- Opening Delimiter -

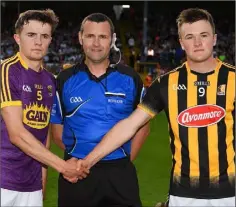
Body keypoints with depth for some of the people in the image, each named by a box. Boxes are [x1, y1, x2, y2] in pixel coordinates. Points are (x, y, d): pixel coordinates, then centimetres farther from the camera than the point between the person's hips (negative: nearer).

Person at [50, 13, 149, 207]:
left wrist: (127, 159, 2)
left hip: (120, 172, 0)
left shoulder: (130, 78, 2)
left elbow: (143, 125, 9)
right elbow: (57, 129, 8)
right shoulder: (65, 80, 2)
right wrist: (75, 154, 0)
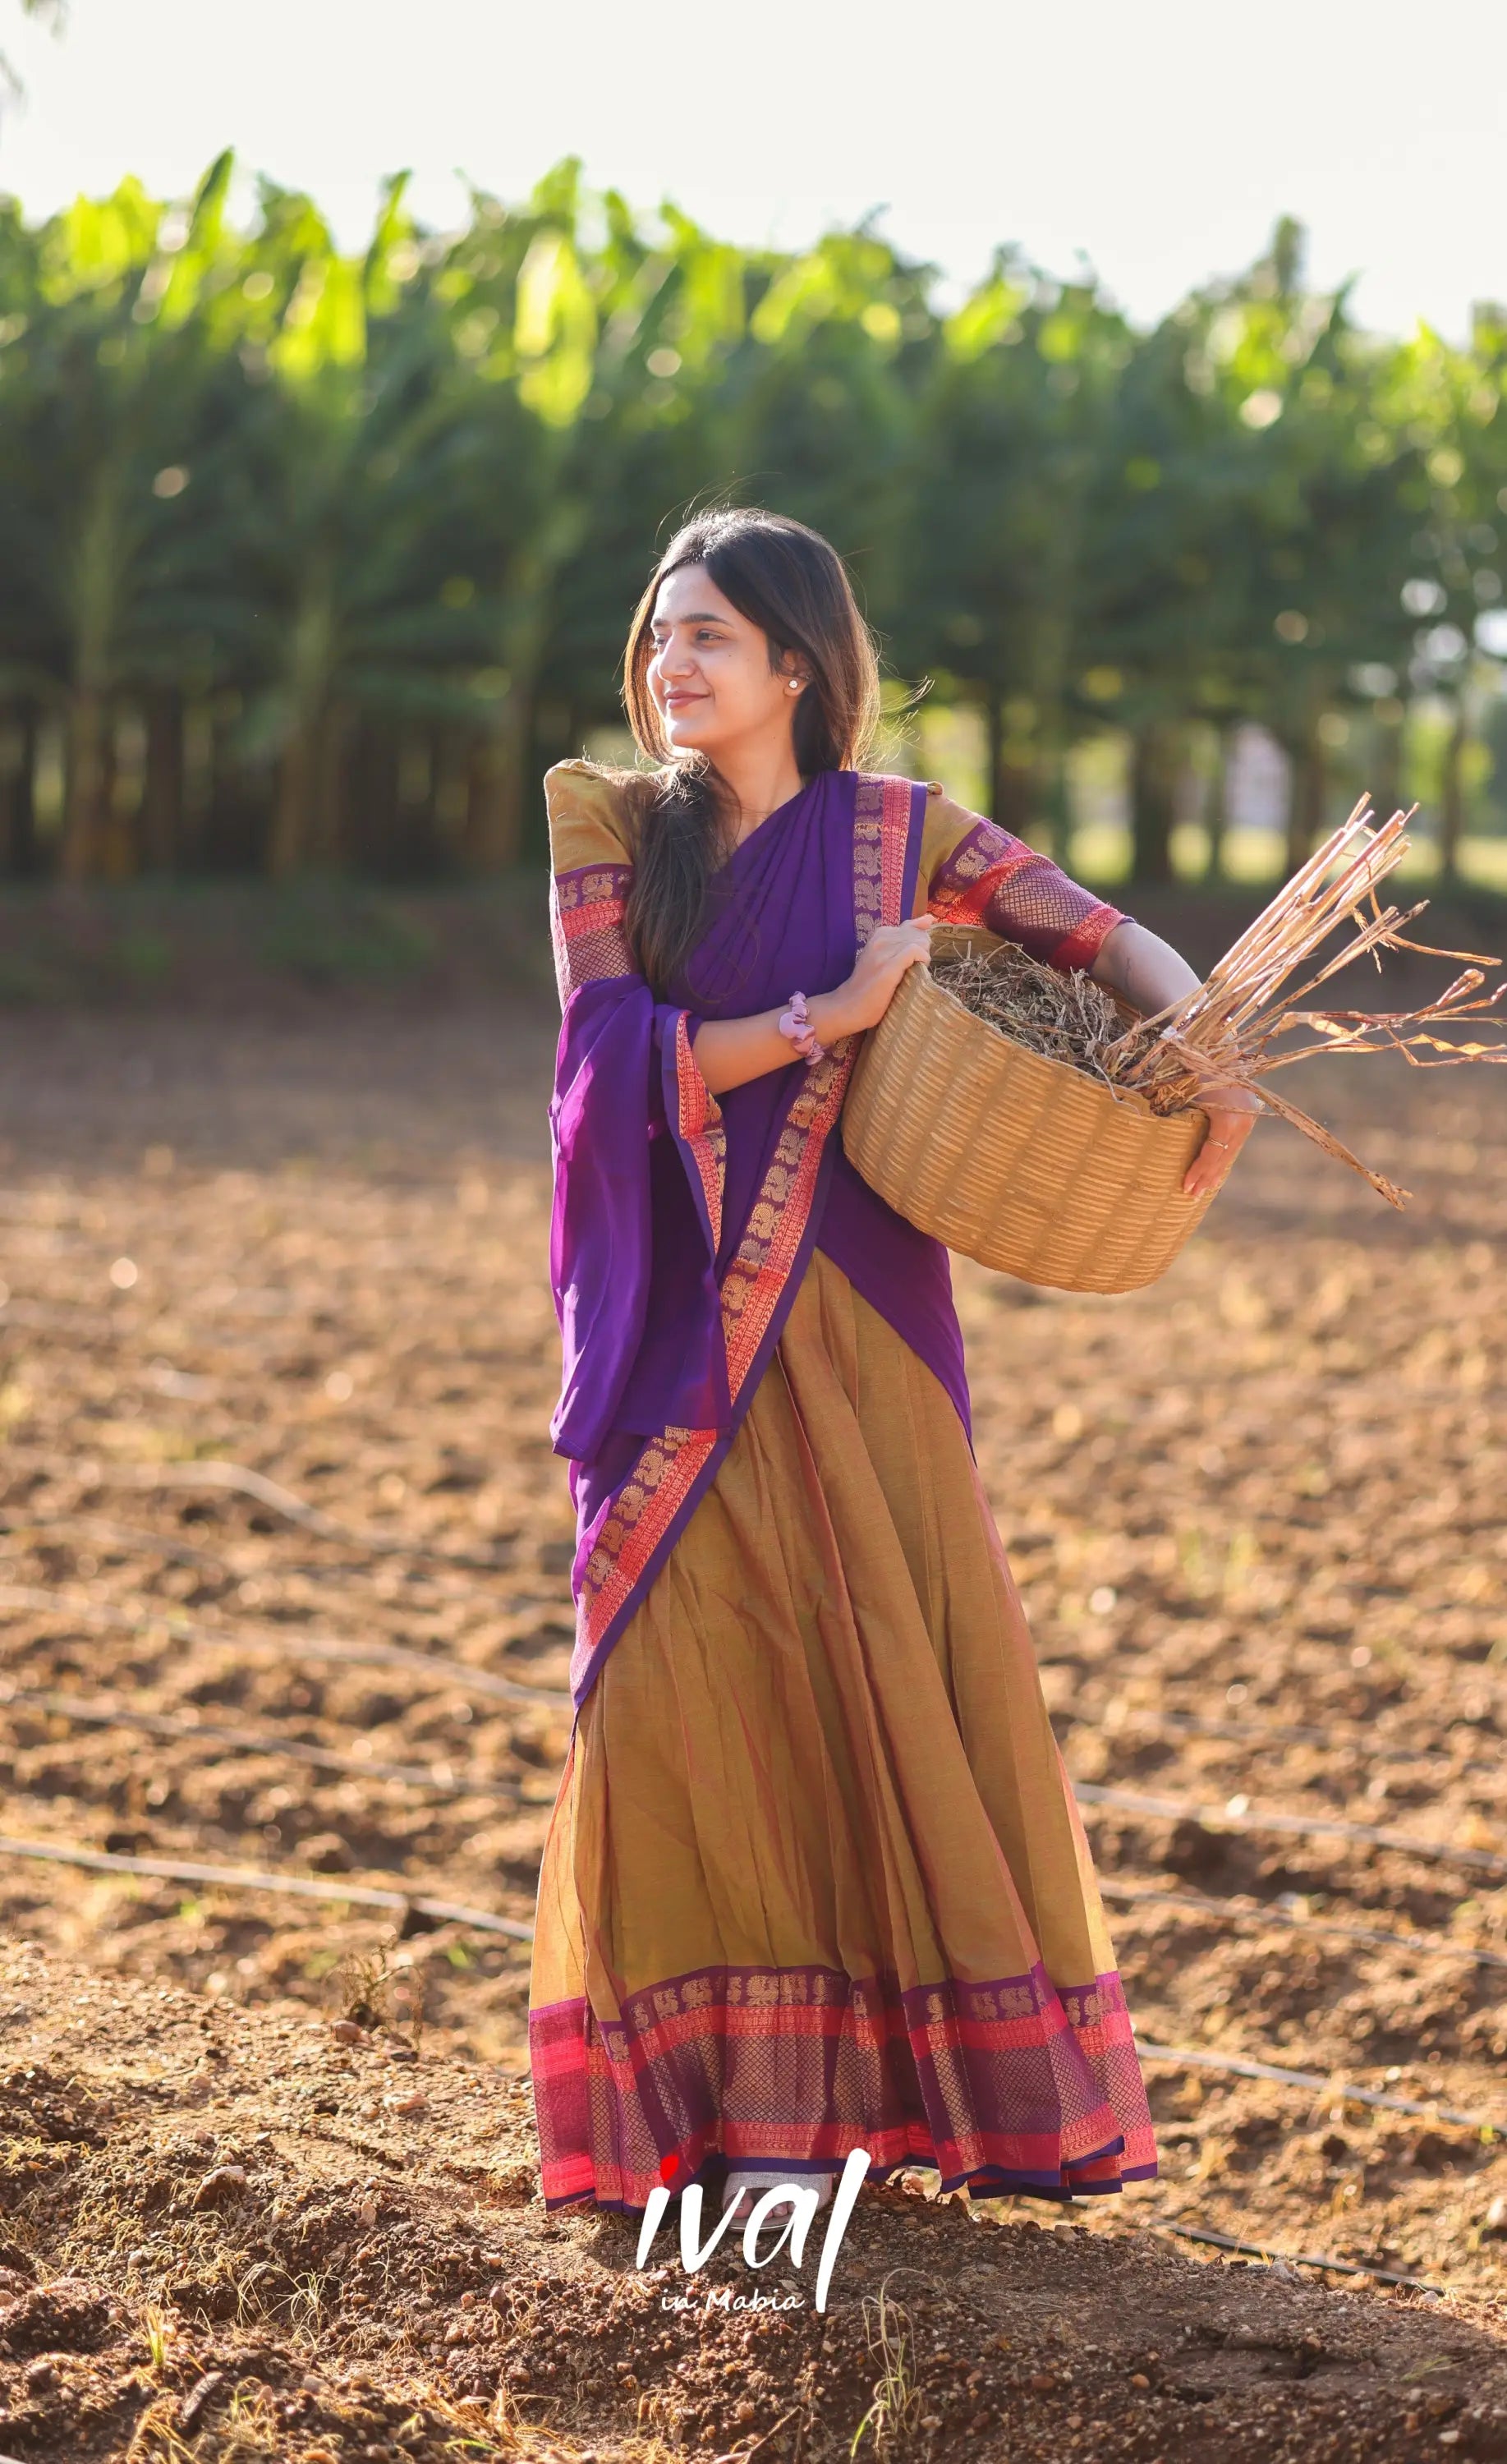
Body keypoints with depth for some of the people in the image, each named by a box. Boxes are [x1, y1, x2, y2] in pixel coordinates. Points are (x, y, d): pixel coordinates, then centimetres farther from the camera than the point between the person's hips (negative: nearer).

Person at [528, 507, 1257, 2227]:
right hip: (683, 1324, 1)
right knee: (698, 1669, -2)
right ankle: (744, 2095, 7)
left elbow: (1116, 942, 4)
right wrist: (833, 1014, -14)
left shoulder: (900, 831, 3)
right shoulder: (609, 830, 4)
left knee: (903, 1656, -1)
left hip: (850, 1323, 0)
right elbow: (620, 1051, -7)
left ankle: (953, 2077, 11)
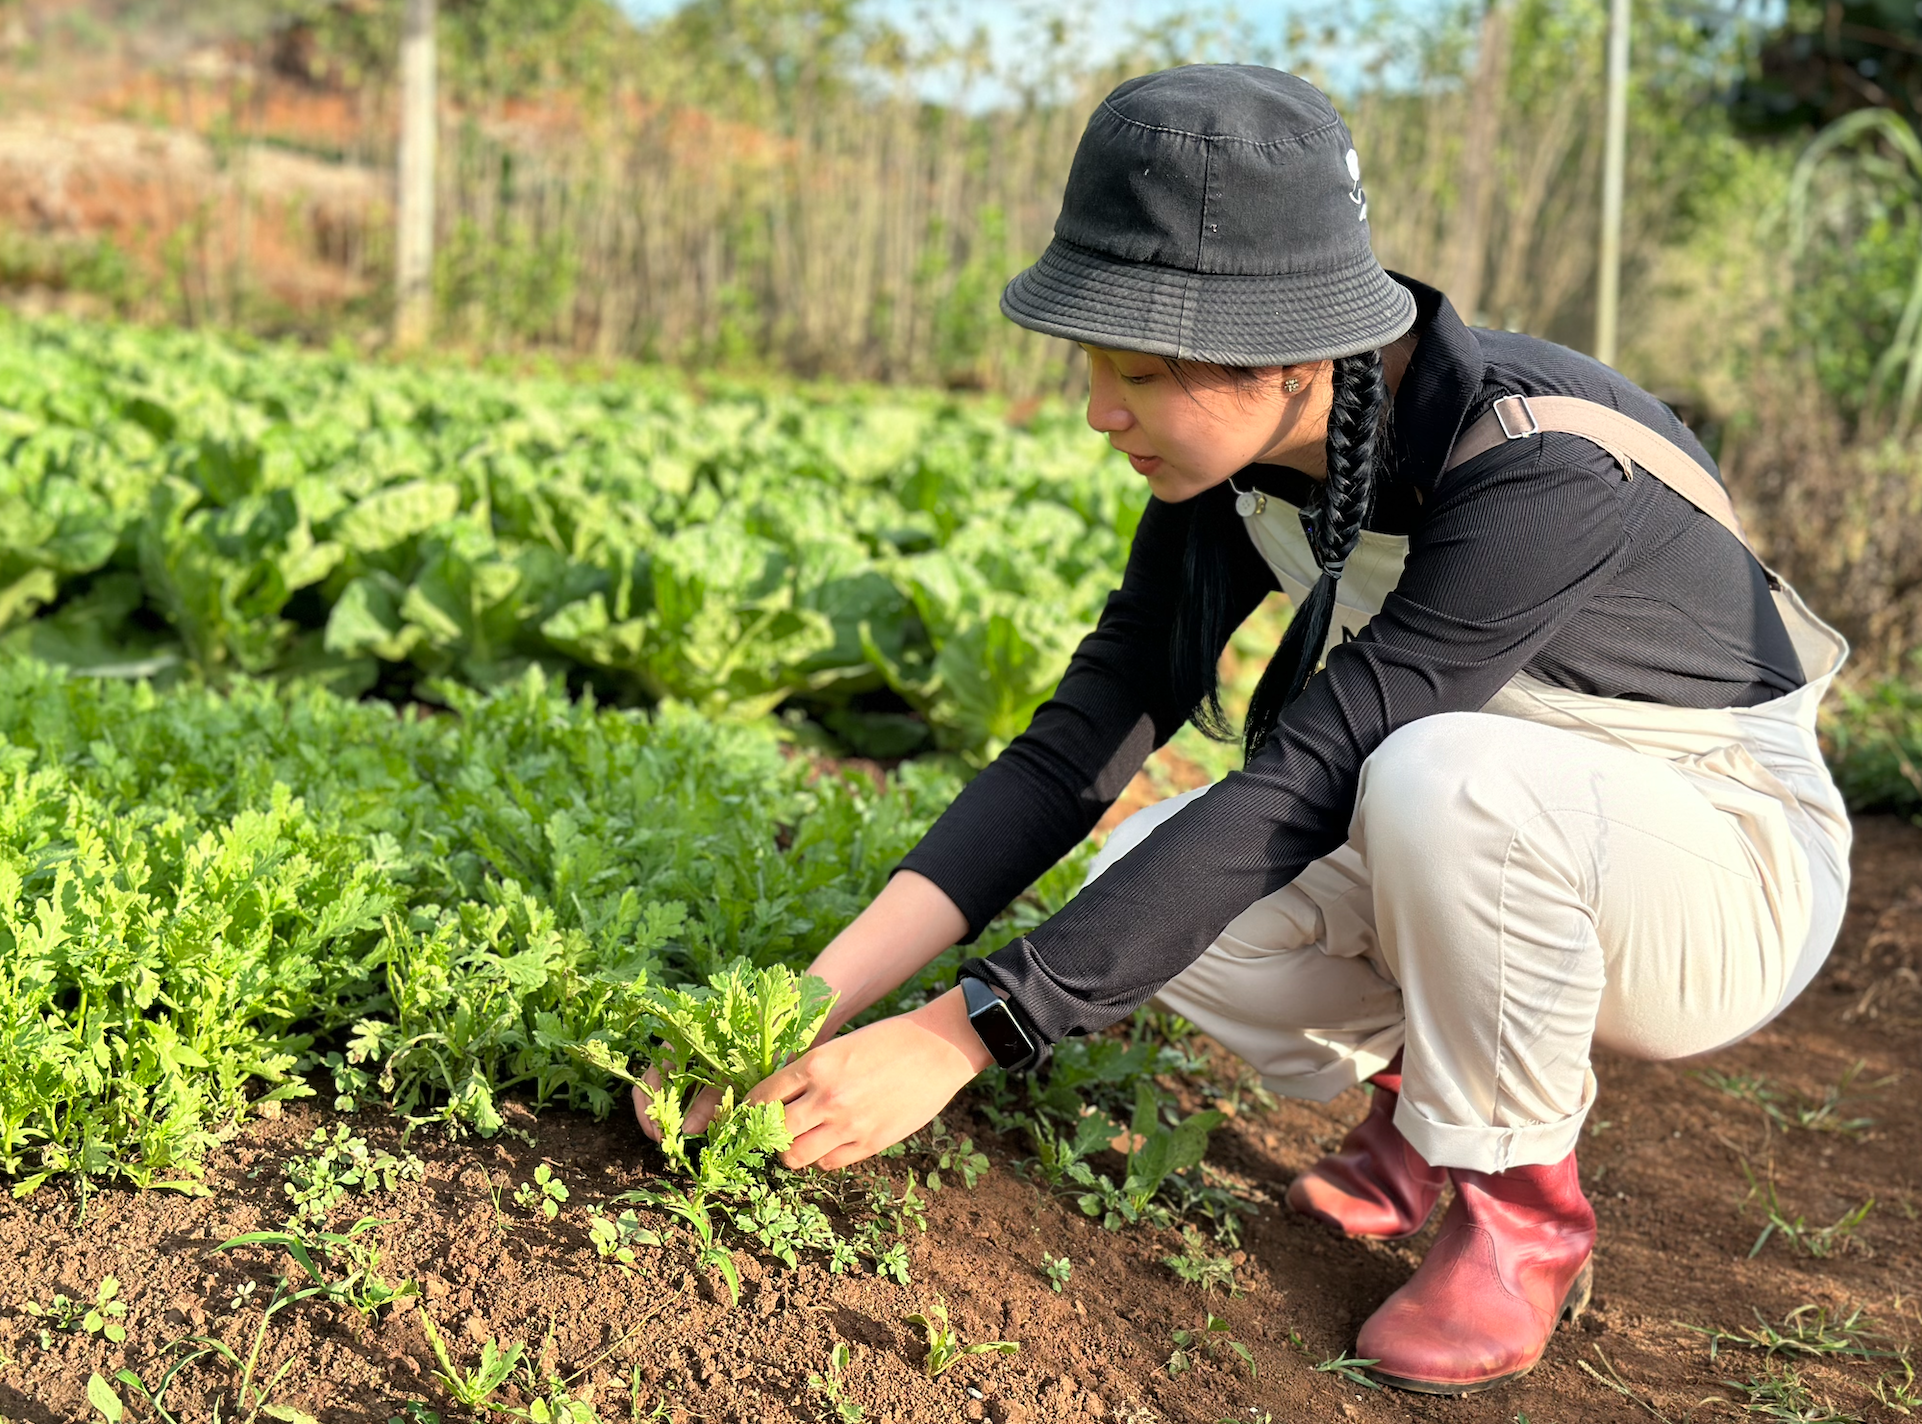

- Closing Delimiter -

Task description ::
Write out all the entries precisely as given, omitting each image.

Exercise answer ::
Body keypoints with depth for some of the people in the image, each named by a box. Boxes are [x1, y1, x2, y2] in pixel coordinates. Points are (x, y, d): pixel coordinates, then centimetres farther from the camera than the point between the person's hips (negative: nearer).

Person at [50, 13, 149, 207]:
left wrist: (127, 159, 2)
left hip: (120, 172, 0)
left shoulder: (130, 78, 2)
left elbow: (143, 125, 9)
right elbow: (57, 129, 8)
right shoulder: (65, 80, 2)
right wrist: (75, 154, 0)
Body keypoints with depth for some of the people in the image, each named by a box. Boxes are [x1, y1, x2, y2] in pixel coordinates. Points are (x, y, d): pixel coordinates, then centimetres farther from the camera than the point between the person's hips (negative: nearer).

Person at [528, 507, 1257, 2227]:
right hip: (683, 1324, 1)
right knee: (698, 1669, -2)
right ankle: (744, 2095, 7)
left elbow: (1116, 942, 4)
right wrist: (833, 1014, -14)
left shoulder: (900, 831, 3)
right shoulder: (609, 830, 4)
left knee: (903, 1656, -1)
left hip: (850, 1323, 0)
right elbow: (620, 1051, -7)
left ankle: (953, 2077, 11)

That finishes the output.